The Old Testament and the New Covenant Part 21
“My God, my God, why have You forsaken me?” (Psalm 22:1).
“And at the ninth hour Jesus cried with a loud voice, ‘Eloi, Eloi, lema sabachthani?’ which means, ‘My God, my God, why have you forsaken me?’ “ (Mark 15:34).
We have been taught that Jesus spoke these words on the cross because God the Father turned His back on His Son. While the weight of the world’s sin was upon Jesus’ shoulders, God the Father abandoned the Son. Is this really true? I don’t think so.
The bond between the Father and the Son is unbreakable. I don’t believe that there was ever any separation between them. We have no support in Scripture that “The Father and I are one” was ever broken. I don’t believe there is any reason to think that God abandoned the Son even as He became sin for us on the cross.
So what was Jesus saying from the cross? Jesus was speaking line one from Psalm 22, “My God, My God, why have You forsaken Me?” (Psalm 22:1). The rest of this Psalm is a stunning prophecy of what His death would be like with passages like, “I am poured out like water, and all my bones are out of joint. My heart is like wax; it is melted within me. My strength is dried up like a potsherd, and my tongue cleaves to my jaws. You lay me in the dust of death. For dogs have surrounded me. A band of evildoers has encompassed me. They pierced my hands and my feet. I can count all my bones. They look, they stare at me. They divide my garments among them, and for my clothing they cast lots” (Psalm 22:14-18). Wow, does that sound like a description of the death of Jesus?

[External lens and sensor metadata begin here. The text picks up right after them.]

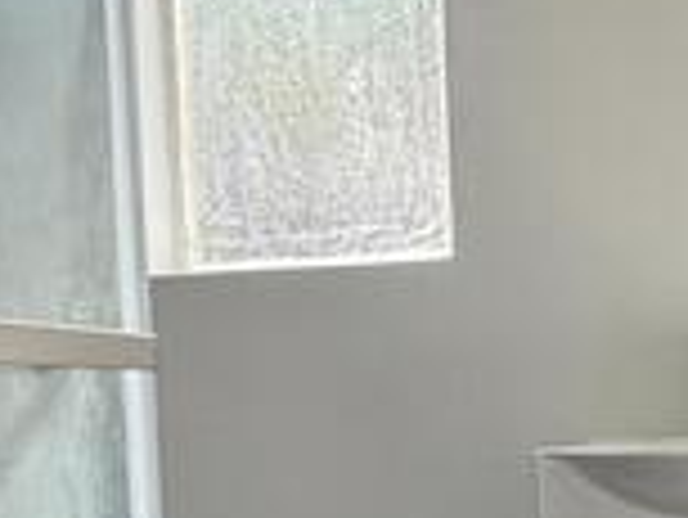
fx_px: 1452
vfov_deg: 19.7
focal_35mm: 73
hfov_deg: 25.8
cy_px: 495
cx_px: 625
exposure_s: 1/99
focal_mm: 2.22
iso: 80
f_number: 2.2
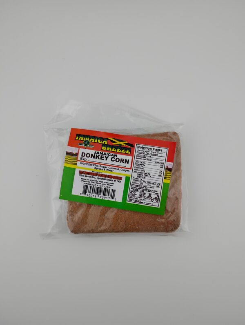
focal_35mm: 28
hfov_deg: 49.9
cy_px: 162
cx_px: 122
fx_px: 264
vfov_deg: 63.4
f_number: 1.8
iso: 100
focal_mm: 4.26
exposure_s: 1/271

It has been suggested that in first century Israel, it was a common practice for a rabbi to speak the first line of a Psalm and expect his students to recite the rest. Could this be happening here? Could Jesus be saying from the cross, “For those with ears to hear, I am pointing you to the prophecy of Psalm 22; and in My death, I am its fulfillment”?
Just as the Psalmist in Psalm 22 felt that God had abandoned him, so Jesus, in the dying of His human form, likely felt that God had turned His back on Him in that moment. However, by the end of Psalm 22, we find that God had been protecting the writer all along. “For He has not despised nor abhorred the affliction of the afflicted; nor has He hidden His face from him; but when he cried to Him for help, He heard” (Psalm 22:24). I especially like the phrase that God has NOT hidden His face from the afflicted. God did not turn His back on the Son. I believe God the Father was there with the Son at the cross.

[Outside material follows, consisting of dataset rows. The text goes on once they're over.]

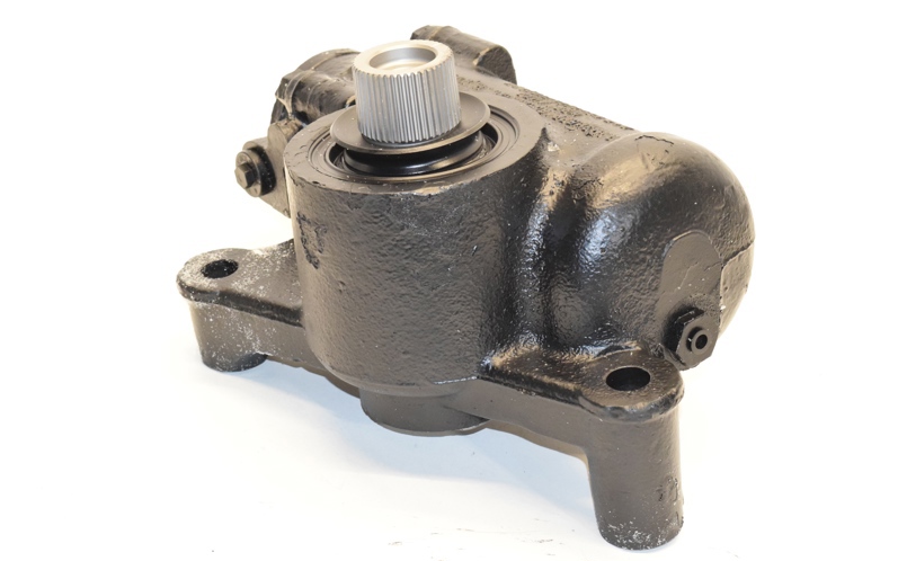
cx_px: 450
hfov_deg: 24.5
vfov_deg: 15.5
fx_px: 2068
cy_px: 271
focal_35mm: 85
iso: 3200
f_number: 10
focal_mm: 55
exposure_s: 1/200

The final verse of the Psalm says it well, “They will come and will declare His righteousness to a people who will be born, that He has performed it” (Psalm 22:31). Jesus “performed it”; secured our salvation through His death in our place. A death described a thousand years before in Psalm 22.
Jesus is in the prophecy of Psalm 22, because Jesus was there from the beginning!